◆ **Instruction**:
Leave out the pictures. Return every record otherwise untouched.

┌──

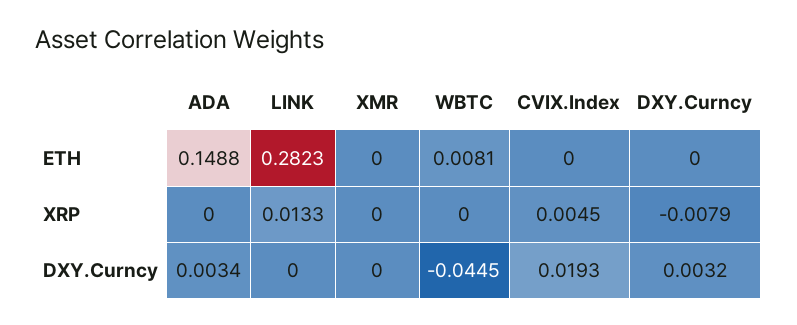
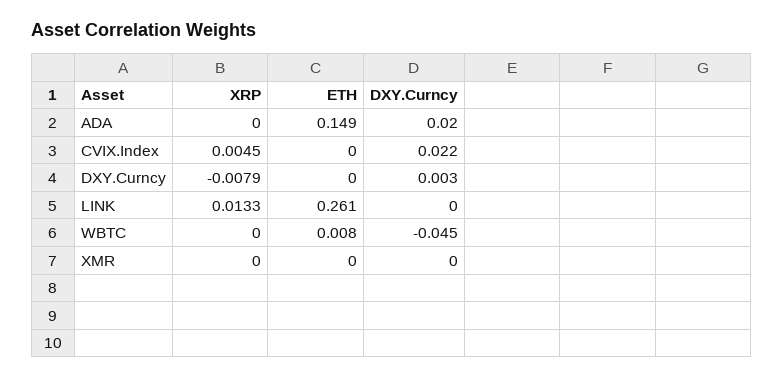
  {
    "ADA": {
      "ETH": 0.1488,
      "XRP": 0,
-     "DXY.Curncy": 0.0034
+     "DXY.Curncy": 0.02
    },
    "LINK": {
-     "ETH": 0.2823,
+     "ETH": 0.261,
      "XRP": 0.0133,
      "DXY.Curncy": 0
    },
    "XMR": {
      "ETH": 0,
      "XRP": 0,
      "DXY.Curncy": 0
    },
    "WBTC": {
      "ETH": 0.0081,
      "XRP": 0,
      "DXY.Curncy": -0.0445
    },
    "CVIX.Index": {
      "ETH": 0,
      "XRP": 0.0045,
-     "DXY.Curncy": 0.0193
+     "DXY.Curncy": 0.022
    },
    "DXY.Curncy": {
      "ETH": 0,
      "XRP": -0.0079,
      "DXY.Curncy": 0.0032
    }
  }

└──

◆ **Answer to the problem**:
  {
    "ADA": {
      "ETH": 0.1488,
      "XRP": 0,
-     "DXY.Curncy": 0.0034
+     "DXY.Curncy": 0.02
    },
    "LINK": {
-     "ETH": 0.2823,
+     "ETH": 0.261,
      "XRP": 0.0133,
      "DXY.Curncy": 0
    },
    "XMR": {
      "ETH": 0,
      "XRP": 0,
      "DXY.Curncy": 0
    },
    "WBTC": {
      "ETH": 0.0081,
      "XRP": 0,
      "DXY.Curncy": -0.0445
    },
    "CVIX.Index": {
      "ETH": 0,
      "XRP": 0.0045,
-     "DXY.Curncy": 0.0193
+     "DXY.Curncy": 0.022
    },
    "DXY.Curncy": {
      "ETH": 0,
      "XRP": -0.0079,
      "DXY.Curncy": 0.0032
    }
  }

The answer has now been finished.